In meinem Fall erfolgte die Annäherung an den Koriander übers Erhitzen. Gibt man Koriander beispielsweise bei der Zubereitung von scharfen arabischen Bratkartoffeln zum Schluss für ein paar Sekunden in die noch heisse Pfanne, mildert sich sein Geschmack deutlich ab. So gewöhnt man sich einigermassen schonend an das spezielle Aroma, empfindet es zunächst als nicht mehr so störend und schliesslich bei geringer Dosierung als durchaus wohlschmeckend. Die Gewöhnung dürfte auch der Grund dafür sein, dass in Lateinamerika oder Asien eine grosse Mehrheit dem Koriander zugeneigt ist.

«I hate coriander» hat fast 170'000 Mitglieder auf Facebook

Doch zurück zu den standhaften Korianderverächtern: Die einzig zum Zweck der Schmähung des Krauts geschaffene Facebookgruppe «I hate coriander» zählt inzwischen fast 170'000 Mitglieder. Einige davon tragen sogar Tattoos auf der Haut, die ihrer Abneigung Ausdruck verleihen. Mein Freund B. erwägt, sich eine solche Tätowierung zuzulegen. Als Hüttenkäsekonsument in kulinarischen Dingen sonst ein Schweinigel vor dem Herrn, tut er beim Koriander auf einmal empfindlich. Er beteuert, lieber in einer Kloake baden zu wollen als in einen Bund frisches Koriandergrün zu beissen.

Gerne würde ich ein paar Peinflaschen aus dem Bestand der Firma Hulesch und Quentzel in seiner Wohnung verstecken. Die leider fiktiven Dinger verströmen in regelmässigen Abständen einen Geruch, den das Opfer hasst. In diesem Fall den von Koriander. Sollten Sie sich für Details zu den Peinflaschen interessieren, lesen Sie das auch sonst grandiose Buch «Die Merowinger» von Heimito von Doderer.

Als Anhänger der Lehre Lavaters habe ich natürlich versucht, Korianderhasser und -liebhaber anhand ihrer Gesichtszüge zu erkennen.
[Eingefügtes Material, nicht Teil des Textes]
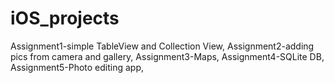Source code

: # iOS_projects

Assignment1-simple TableView and Collection View, 
Assignment2-adding pics from camera and gallery, 
Assignment3-Maps, 
Assignment4-SQLite DB, 
Assignment5-Photo editing app,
Anders als bei jenen, die dem Genuss von Brät und Wurstwaren sehr zugetan sind (von meinem Freund M. als «schweiniger Typ bezeichnet»), habe ich aber keine zuverlässigen Charakteristika entdecken können. Es gibt naheliegenderweise giftige, hagere Männchen, die Koriander lieben, aber eben auch sanftmütige Teddybären, denen nichts über das Kraut geht. Sachdienliche Hinweise bitte in schriftlicher Form an die Redaktion.